I’ve gone into far more detail than you probably wanted because I find that these four steps are remarkably similar to the strategies the best company founders use as they integrate new professionals. Done right, “transplanting” the best talent from the outside can preserve and improve the company’s founding culture, while adding crucial new skills and capabilities. It is essential, however, to recognize that new professionals will naturally be met with resistance—especially in the strongest cultures. For founders, success requires prepping the patient in advance and taking full control of the integration process:

  1. Start with a healthy patient. The founder is ultimately responsible for making sure the organization is a healthy recipient for transplanted talent. This means explaining to the company that there are talent gaps to be filled and that new people will enhance the culture, not diminish it. Founders also have to make clear that they, themselves, will do all they can to support integration, emphasizing that they expect the same from the rest of the company. A “healthy patient” knows survival depends on transplants and is united from top to bottom around the goal of making new leaders at home. As one professional CEO in China noted after joining a new company, “I was amazed at how welcoming the founder’s team was. They agreed I should be there and wanted me to succeed.”
  2. Pick the right donor. Founders need to work equally hard to hire the right people. They have to know the “unit of experience” they require (using "the talent table"); they need to look for the right cultural fit (usually “black sheep from blue chips"); and they need to seek out energy givers and systems builders, not just administrators. (For more on identifying “A”-player characteristics, see this useful blog post.) Finding the right candidates requires a detailed recruitment process with lots of input. But founders need to own the final decision themselves, because a commitment to hire is a commitment to do what it takes to make the new leaders successful. One founder put it this way: “I have to own the final decision, because I have to be the first and last person committed to making these candidates successful.”
  3. Immunosuppression therapy: For all the right reasons—but to disastrous effect—the original team may set about to destroy the invader in their midst, just as the immune system sets out to destroy the organ that is there to save it. Founders need to anticipate this and take personal accountability for integrating new leaders, helping them learn the company’s culture. They also need to make it the job of the original founding team to support the new leaders, which will sometimes feel about as comfortable as a blood transfusion. “It is easy to pull the rug out from under our CEO,” one founder noted. “I just have to agree with my original team about how many mistakes he makes. What is a lot harder is to support the CEO in every interaction, rallying all the original employees to welcome the change and recognize that the ‘mistakes’ are new ways of working.”
  4. Ongoing monitoring and intervention. The rejection of an organ can be acute or can be chronic; the acceptance or rejection of a new professional can happen at once or can happen over time. Too many executives bleed out slowly, suffering the proverbial death by a thousand cuts. The founder must continue to intervene, support and adjust until the transplant “takes.” Sometimes the intervention is focused on the original team, sometimes on the new leader. The adjustment is a matter of fit, and a perfect fit requires adjustments all around.

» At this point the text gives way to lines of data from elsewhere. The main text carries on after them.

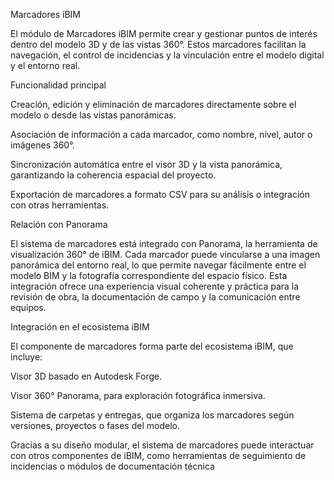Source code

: Marcadores iBIM

El módulo de Marcadores iBIM permite crear y gestionar puntos de interés dentro del modelo 3D y de las vistas 360°.
Estos marcadores facilitan la navegación, el control de incidencias y la vinculación entre el modelo digital y el entorno real.

Funcionalidad principal

Creación, edición y eliminación de marcadores directamente sobre el modelo o desde las vistas panorámicas.

Asociación de información a cada marcador, como nombre, nivel, autor o imágenes 360°.

Sincronización automática entre el visor 3D y la vista panorámica, garantizando la coherencia espacial del proyecto.

Exportación de marcadores a formato CSV para su análisis o integración con otras herramientas.

Relación con Panorama

El sistema de marcadores está integrado con Panorama, la herramienta de visualización 360° de iBIM.
Cada marcador puede vincularse a una imagen panorámica del entorno real, lo que permite navegar fácilmente entre el modelo BIM y la fotografía correspondiente del espacio físico.
Esta integración ofrece una experiencia visual coherente y práctica para la revisión de obra, la documentación de campo y la comunicación entre equipos.

Integración en el ecosistema iBIM

El componente de marcadores forma parte del ecosistema iBIM, que incluye:

Visor 3D basado en Autodesk Forge.

Visor 360° Panorama, para exploración fotográfica inmersiva.

Sistema de carpetas y entregas, que organiza los marcadores según versiones, proyectos o fases del modelo.

Gracias a su diseño modular, el sistema de marcadores puede interactuar con otros componentes de iBIM, como herramientas de seguimiento de incidencias o módulos de documentación técnica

We know that as companies grow, founders inevitably face the challenge of bringing in new professionals while preserving the company’s original culture.

We also know this process must become a repeatable skill because, unlike the medical analogy, it will be repeated hundreds of times. What’s crucial is teaching the original team that new skills and capabilities—even new leadership styles—will increase the company’s chances of success by helping the culture grow and adapt. In the end, being the best home for the best talent—new and old—is a competitive weapon.